ATI RN
ATI Mental Health Practice B
1. A client is diagnosed with generalized anxiety disorder (GAD). Which of the following interventions should the nurse implement? Select one that does not apply.
- A. Encourage the client to express their feelings
- B. Teach the client relaxation techniques
- C. Promote regular physical activity
- D. Encourage the use of caffeine
Correct answer: D
Rationale: Interventions for a client with GAD should include encouraging the client to express their feelings, teaching relaxation techniques, and promoting regular physical activity. Caffeine should be avoided as it can exacerbate anxiety symptoms. Stimulants like caffeine can increase feelings of restlessness and nervousness, making it counterproductive in managing anxiety. Choices A, B, and C are appropriate interventions for managing generalized anxiety disorder by promoting emotional expression, relaxation, and physical well-being, respectively. Choice D, encouraging the use of caffeine, is incorrect as it can worsen anxiety symptoms rather than alleviate them.
2. Which of the following are therapeutic communication techniques that a healthcare provider can use when interacting with clients? Select one that does not apply.
- A. Using Noise
- B. Offering self
- C. Giving advice
- D. Providing reassurance
Correct answer: C
Rationale: Therapeutic communication techniques aim to promote a therapeutic relationship and client well-being. Using noise is a non-therapeutic technique that can hinder effective communication. Offering self, providing reassurance, and using silence are considered therapeutic. However, giving advice is often seen as non-therapeutic as it can diminish client autonomy and hinder problem-solving skills.
3. A healthcare professional is assessing a client diagnosed with body dysmorphic disorder. Which of the following findings should the healthcare professional expect?
- A. Preoccupation with a perceived physical defect
- B. Fear of gaining weight
- C. Excessive worry about physical symptoms
- D. Persistent depressive mood
Correct answer: A
Rationale: The correct answer is A: Preoccupation with a perceived physical defect. Individuals with body dysmorphic disorder exhibit an obsessive preoccupation with a perceived flaw in their physical appearance, which is often minor or not noticeable to others. This preoccupation causes distress and leads to repetitive behaviors like mirror checking or seeking reassurance about their appearance. Choices B, C, and D are incorrect because fear of gaining weight is more characteristic of an eating disorder, excessive worry about physical symptoms may be seen in somatic symptom disorder, and persistent depressive mood aligns more with depressive disorders rather than body dysmorphic disorder.
4. A client with bipolar disorder is experiencing a depressive episode. Which nursing intervention is most appropriate?
- A. Encourage the client to avoid physical activity.
- B. Encourage the client to engage in social activities.
- C. Encourage the client to participate in group therapy.

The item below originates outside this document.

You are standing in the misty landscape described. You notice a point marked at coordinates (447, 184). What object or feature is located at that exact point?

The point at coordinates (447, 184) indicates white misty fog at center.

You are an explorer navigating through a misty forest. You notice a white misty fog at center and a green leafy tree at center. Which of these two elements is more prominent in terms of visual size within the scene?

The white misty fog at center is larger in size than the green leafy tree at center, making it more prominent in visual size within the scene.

- D. Encourage the client to set realistic goals.
Correct answer: C
Rationale: Encouraging the client to participate in group therapy is the most appropriate nursing intervention for a client with bipolar disorder experiencing a depressive episode. Group therapy provides a supportive environment where the client can share experiences, learn coping strategies, and receive emotional support from peers and mental health professionals. It can help reduce feelings of isolation, improve social skills, and enhance overall well-being. Group therapy also promotes a sense of belonging and understanding, which are essential for individuals dealing with bipolar disorder and depressive symptoms. Choices A, B, and D are not the most appropriate interventions for a client experiencing a depressive episode in bipolar disorder. Encouraging the client to avoid physical activity may worsen their symptoms, promoting social activities may not address the underlying issues effectively, and setting goals may be overwhelming during a depressive episode.
5. An individual who has survived incest and is receiving treatment at the mental health clinic feels relief upon understanding that her anxiety and depression are:
- A. Going to be eradicated with treatment
- B. Normal and will soon pass
- C. Abnormal but will pass
- D. A normal reaction to posttraumatic events
Correct answer: D
Rationale: It is important to recognize that anxiety and depression are common responses to traumatic events like incest. Understanding that these feelings are normal reactions can help validate the individual's experiences and reduce stigma. By acknowledging that anxiety and depression are expected outcomes of posttraumatic events, the mental health clinic can provide appropriate support and treatment to help the survivor cope and heal. Therefore, option D is the correct choice as it reflects a compassionate and informed approach to addressing the survivor's emotional struggles.